The Incident, 1967. Okay, this one won 4 awards, but I think is rarely seen today. Two toughs looking for kicks terrorize a subway car of folks. Starts out slow, introducing all the various characters, but when it gets to the subway car, the atmosphere tightens to almost claustrophobic levels. The toughs work separately on each group of (usually) 2 characters, such as a husband and wife, playing mind games and even getting physical, all while the rest of the car watches, no one wanting to get involved…and then their turn comes. Maybe hard to watch for some, and maybe having seen it once, you wouldn’t want to again. Great for what it is, but if someone tried to make it again today, they’d focus on all the wrong things, adamant to ‘update’ it for modern sensibilities.

Hard to say if this is “little-known,” but it’s at least a bit obscure:

The Cook, the Thief, His Wife & Her Lover

A delicious tale of revenge.

Being a Peter Greenaway fan, I’ve been waiting literally years for Netflix to get the disc in on that.

Cosi is a great little Australian film, with a bunch of actors who later went on to greater fame in Hollywood ( Ben Mendelsohn, Toni Collette, Rachel Griffiths, David Wenham, Jacki Weaver) as well as musician Colin Hay (of Men at Work - and Scrubs)

A second for Sorcerer.

If you like subtitles, then try The King’s Choice. It is a historical film concerning the opening days of the German invasion of Norway.

The Man Who Fell To Earth doesn’t get nearly the amount of attention it deserves. It’s a sci-fi film from 1975 by Nicolas Roeg, starring David Bowie, in his film debut, as an alien who has been sent from a planet wracked by nuclear war and ecological catastrophe to find a way to save what remains of his species. He devises a plan to become a tech billionaire by “inventing” technologies that are commonplace among his people and using the proceeds to build a starship to rescue his people.

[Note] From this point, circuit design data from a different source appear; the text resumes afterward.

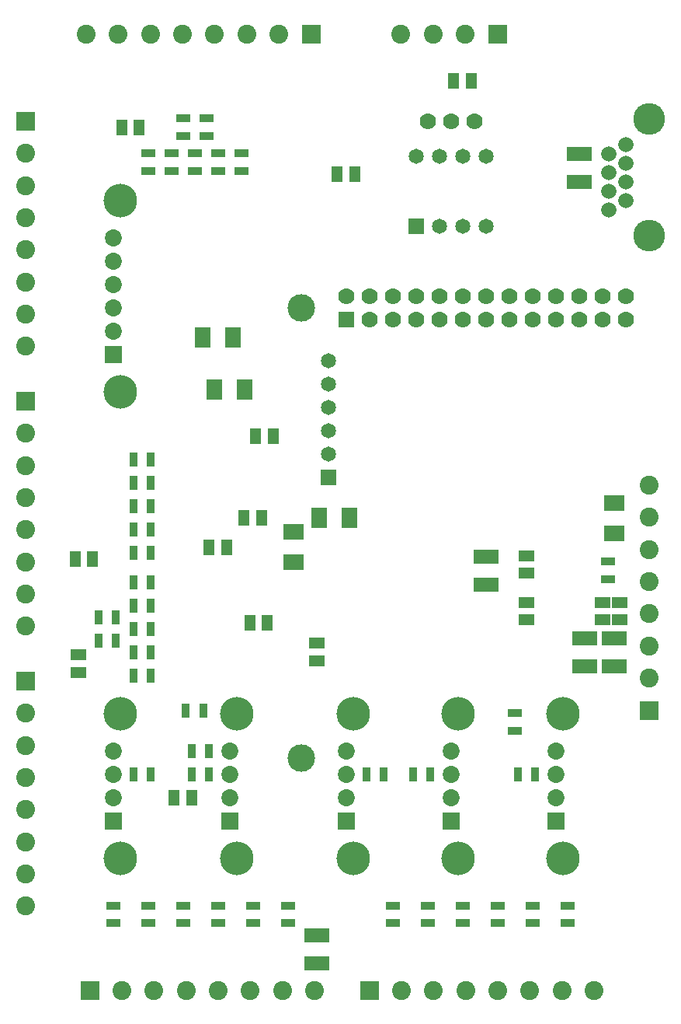
<source format=gbs>
%FSLAX46Y46*%
G04 Gerber Fmt 4.6, Leading zero omitted, Abs format (unit mm)*
G04 Created by KiCad (PCBNEW (2014-10-08 BZR 5171)-product) date 10/19/2014 5:22:49 PM*
%MOMM*%
G01*
G04 APERTURE LIST*
%ADD10C,0.100000*%
%ADD11R,1.778000X1.778000*%
%ADD12C,1.778000*%
%ADD13C,3.004000*%
%ADD14R,1.778000X2.286000*%
%ADD15R,1.143000X1.651000*%
%ADD16R,2.794000X1.524000*%
%ADD17R,1.651000X1.143000*%
%ADD18R,2.286000X1.778000*%
%ADD19R,1.651000X1.651000*%
%ADD20C,1.651000*%
%ADD21R,1.854200X1.854200*%
%ADD22C,1.854200*%
%ADD23C,3.657600*%
%ADD24C,1.662000*%
%ADD25C,3.454000*%
%ADD26R,0.954000X1.554000*%
%ADD27R,1.554000X0.954000*%
%ADD28R,2.054000X2.054000*%
%ADD29C,2.054000*%
G04 APERTURE END LIST*
D10*
D11*
X156845000Y-70485000D03*
D12*
X156845000Y-67945000D03*
X159385000Y-70485000D03*
X159385000Y-67945000D03*
X161925000Y-70485000D03*
X161925000Y-67945000D03*
X164465000Y-70485000D03*
X164465000Y-67945000D03*
X167005000Y-70485000D03*
X167005000Y-67945000D03*
X169545000Y-70485000D03*
X169545000Y-67945000D03*
X172085000Y-70485000D03*
X172085000Y-67945000D03*
X174625000Y-70485000D03*
X174625000Y-67945000D03*
X177165000Y-70485000D03*
X177165000Y-67945000D03*
X179705000Y-70485000D03*
X179705000Y-67945000D03*
X182245000Y-70485000D03*
X182245000Y-67945000D03*
X184785000Y-70485000D03*
X184785000Y-67945000D03*
X187325000Y-70485000D03*
X187325000Y-67945000D03*
D13*
X151975000Y-69215000D03*
X151975000Y-118215000D03*
D14*
X153924000Y-92075000D03*
X157226000Y-92075000D03*
D15*
X170497500Y-44450000D03*
X168592500Y-44450000D03*
D16*
X186055000Y-105156000D03*
X186055000Y-108204000D03*
X182880000Y-105156000D03*
X182880000Y-108204000D03*
D17*
X186690000Y-103187500D03*
X186690000Y-101282500D03*
X184785000Y-103187500D03*
X184785000Y-101282500D03*
X176530000Y-98107500D03*
X176530000Y-96202500D03*
D16*
X182245000Y-52451000D03*
X182245000Y-55499000D03*
X153670000Y-140589000D03*
X153670000Y-137541000D03*
D17*
X176530000Y-101282500D03*
X176530000Y-103187500D03*
D18*
X186055000Y-93726000D03*
X186055000Y-90424000D03*
D16*
X172085000Y-96266000D03*
X172085000Y-99314000D03*
D15*
X138112500Y-122555000D03*
X140017500Y-122555000D03*
X129222500Y-96520000D03*
X127317500Y-96520000D03*
D17*
X127635000Y-108902500D03*
X127635000Y-106997500D03*
D15*
X134302500Y-49530000D03*
X132397500Y-49530000D03*
X157797500Y-54610000D03*
X155892500Y-54610000D03*
D17*
X153670000Y-107632500D03*
X153670000Y-105727500D03*
D14*
X141224000Y-72390000D03*
X144526000Y-72390000D03*
D18*
X151130000Y-93599000D03*
X151130000Y-96901000D03*
D14*
X142494000Y-78105000D03*
X145796000Y-78105000D03*
D15*
X147637500Y-92075000D03*
X145732500Y-92075000D03*
X143827500Y-95250000D03*
X141922500Y-95250000D03*
X147002500Y-83185000D03*
X148907500Y-83185000D03*
X148272500Y-103505000D03*
X146367500Y-103505000D03*
D19*
X154940000Y-87630000D03*
D20*
X154940000Y-85090000D03*
X154940000Y-82550000D03*
X154940000Y-80010000D03*
X154940000Y-77470000D03*
X154940000Y-74930000D03*
D21*
X179705000Y-125095000D03*
D22*
X179705000Y-122555000D03*
X179705000Y-120015000D03*
X179705000Y-117475000D03*
D23*
X180467000Y-129159000D03*
X180467000Y-113411000D03*
D21*
X168275000Y-125095000D03*
D22*
X168275000Y-122555000D03*
X168275000Y-120015000D03*
X168275000Y-117475000D03*
D23*
X169037000Y-129159000D03*
X169037000Y-113411000D03*
D21*
X156845000Y-125095000D03*
D22*
X156845000Y-122555000D03*
X156845000Y-120015000D03*
X156845000Y-117475000D03*
D23*
X157607000Y-129159000D03*
X157607000Y-113411000D03*
D21*
X131445000Y-74295000D03*
D22*
X131445000Y-71755000D03*
X131445000Y-69215000D03*
X131445000Y-66675000D03*
D23*
X132207000Y-78359000D03*
X132207000Y-57531000D03*
D22*
X131445000Y-64135000D03*
X131445000Y-61595000D03*
D21*
X144145000Y-125095000D03*
D22*
X144145000Y-122555000D03*
X144145000Y-120015000D03*
X144145000Y-117475000D03*
D23*
X144907000Y-129159000D03*
X144907000Y-113411000D03*
D21*
X131445000Y-125095000D03*
D22*
X131445000Y-122555000D03*
X131445000Y-120015000D03*
X131445000Y-117475000D03*
D23*
X132207000Y-129159000D03*
X132207000Y-113411000D03*
D24*
X187325000Y-51435000D03*
X185545000Y-52455000D03*
X187325000Y-53475000D03*
X185545000Y-54495000D03*
X187325000Y-55515000D03*
X185545000Y-56535000D03*
X187325000Y-57555000D03*
X185545000Y-58575000D03*
D25*
X189865000Y-48640000D03*
X189865000Y-61340000D03*
D26*
X133670000Y-109220000D03*
X135570000Y-109220000D03*
X133670000Y-106680000D03*
X135570000Y-106680000D03*
X129860000Y-105410000D03*
X131760000Y-105410000D03*
X133670000Y-104140000D03*
X135570000Y-104140000D03*
X129860000Y-102870000D03*
X131760000Y-102870000D03*
X133670000Y-101600000D03*
X135570000Y-101600000D03*
X133670000Y-99060000D03*
X135570000Y-99060000D03*
X133670000Y-95885000D03*
X135570000Y-95885000D03*
X133670000Y-93345000D03*
X135570000Y-93345000D03*
X133670000Y-90805000D03*
X135570000Y-90805000D03*
X133670000Y-88265000D03*
X135570000Y-88265000D03*
X133670000Y-85725000D03*
X135570000Y-85725000D03*
D27*
X135255000Y-52390000D03*
X135255000Y-54290000D03*
X137795000Y-52390000D03*
X137795000Y-54290000D03*
X139065000Y-48580000D03*
X139065000Y-50480000D03*
X140335000Y-52390000D03*
X140335000Y-54290000D03*
X141605000Y-48580000D03*
X141605000Y-50480000D03*
X142875000Y-52390000D03*
X142875000Y-54290000D03*
X145415000Y-52390000D03*
X145415000Y-54290000D03*
X180975000Y-134305000D03*
X180975000Y-136205000D03*
X177165000Y-134305000D03*
X177165000Y-136205000D03*
X173355000Y-134305000D03*
X173355000Y-136205000D03*
X169545000Y-134305000D03*
X169545000Y-136205000D03*
X165735000Y-134305000D03*
X165735000Y-136205000D03*
X161925000Y-134305000D03*
X161925000Y-136205000D03*
D26*
X177480000Y-120015000D03*
X175580000Y-120015000D03*
X166050000Y-120015000D03*
X164150000Y-120015000D03*
X159070000Y-120015000D03*
X160970000Y-120015000D03*
D27*
X150495000Y-134305000D03*
X150495000Y-136205000D03*
X146685000Y-134305000D03*
X146685000Y-136205000D03*
X142875000Y-134305000D03*
X142875000Y-136205000D03*
X139065000Y-134305000D03*
X139065000Y-136205000D03*
X135255000Y-134305000D03*
X135255000Y-136205000D03*
X131445000Y-134305000D03*
X131445000Y-136205000D03*
D26*
X141920000Y-120015000D03*
X140020000Y-120015000D03*
X133670000Y-120015000D03*
X135570000Y-120015000D03*
X141285000Y-113030000D03*
X139385000Y-113030000D03*
X140020000Y-117475000D03*
X141920000Y-117475000D03*
D27*
X185420000Y-96840000D03*
X185420000Y-98740000D03*
X175260000Y-113350000D03*
X175260000Y-115250000D03*
D12*
X168275000Y-48895000D03*
X170815000Y-48895000D03*
X165735000Y-48895000D03*
D19*
X164465000Y-60325000D03*
D20*
X167005000Y-60325000D03*
X169545000Y-60325000D03*
X172085000Y-60325000D03*
X172085000Y-52705000D03*
X169545000Y-52705000D03*
X167005000Y-52705000D03*
X164465000Y-52705000D03*
D28*
X128905000Y-143510000D03*
D29*
X132405000Y-143510000D03*
X135905000Y-143510000D03*
X139405000Y-143510000D03*
X142905000Y-143510000D03*
X146405000Y-143510000D03*
X149905000Y-143510000D03*
X153405000Y-143510000D03*
D28*
X159385000Y-143510000D03*
D29*
X162885000Y-143510000D03*
X166385000Y-143510000D03*
X169885000Y-143510000D03*
X173385000Y-143510000D03*
X176885000Y-143510000D03*
X180385000Y-143510000D03*
X183885000Y-143510000D03*
D28*
X153035000Y-39370000D03*
D29*
X149535000Y-39370000D03*
X146035000Y-39370000D03*
X142535000Y-39370000D03*
X139035000Y-39370000D03*
X135535000Y-39370000D03*
X132035000Y-39370000D03*
X128535000Y-39370000D03*
D28*
X173355000Y-39370000D03*
D29*
X169855000Y-39370000D03*
X166355000Y-39370000D03*
X162855000Y-39370000D03*
D28*
X121920000Y-109855000D03*
D29*
X121920000Y-113355000D03*
X121920000Y-116855000D03*
X121920000Y-120355000D03*
X121920000Y-123855000D03*
X121920000Y-127355000D03*
X121920000Y-130855000D03*
X121920000Y-134355000D03*
D28*
X121920000Y-79375000D03*
D29*
X121920000Y-82875000D03*
X121920000Y-86375000D03*
X121920000Y-89875000D03*
X121920000Y-93375000D03*
X121920000Y-96875000D03*
X121920000Y-100375000D03*
X121920000Y-103875000D03*
D28*
X121920000Y-48895000D03*
D29*
X121920000Y-52395000D03*
X121920000Y-55895000D03*
X121920000Y-59395000D03*
X121920000Y-62895000D03*
X121920000Y-66395000D03*
X121920000Y-69895000D03*
X121920000Y-73395000D03*
D28*
X189865000Y-113030000D03*
D29*
X189865000Y-109530000D03*
X189865000Y-106030000D03*
X189865000Y-102530000D03*
X189865000Y-99030000D03*
X189865000Y-95530000D03*
X189865000Y-92030000D03*
X189865000Y-88530000D03*
M02*

</source>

He fails, because along the way he becomes enamored with the trappings of wealth and hedonism, becoming an alcoholic sex addict, and ultimately winding up in a government prison where he’s experimented on for decades, and by the time he’s let go, his people are all dead and he’s just a hopeless broken man who hasn’t aged a day even though all the people he’s come to know and love have grown old.

It’s ostensibly adapted from the novel of the same name, but in a way it’s also an adaptation of The Rise and Fall of Ziggy Stardust and the Spiders From Mars, and it’s overall a brilliant subversion of how you’d expect this kind of story to go.

You’ve been beaten to the punch on this one. :slight_smile:

That got somewhat more attention this year, as one of the premium cable channels ran a miniseries that was a sequel to the movie.

Seven Psychopaths doesn’t seem to get enough notice. I think people don’t give it a chance, not realizing the depth of the story that emerges over time. It’s got a ham studded cast and good storytelling about unexpected events. Worth the watch unless a little mindless murder bothers you.

Moonlight Mile. Great cast, lots of drama, some romance and a bit funny at times. All good.

Here’s some of the cast:
Jake Gyllenhaal
Ellen Pompeo
Dustin Hoffman
Susan Sarandon
Holly Hunter
Dabney Coleman
Roxanne Hart (Maybe not well know but one of my faves.)

The best movie to watch if you want to see what Pompeo can do outside of Grey’s Anatomy. (Strangely, quite a few of the secondary characters appear on GA in the early years. Including Hart. Outside of Pompeo there’s seemingly no reason for all these.)

Gyllenhaal’s fiancé has died. Hoffman and Sarandon are her parents that he’s living with. Pompeo is the new person. All set in 1973, so good music. And the title Rolling Stone song was picked because … they could get the rights to it. :wink:

The thing about the story (spoilers).

The idea is loosely based on writer/director Brad Silberling’s experience coping with the murder of his girlfriend Rebecca Schaeffer (co-star of the sitcom My Sister Sam).

Lots of interesting filming gotchas to look for. E.g., some scenes take place at a park bench near the sea. The shots from the front are done at a completely different location than the shots from the back.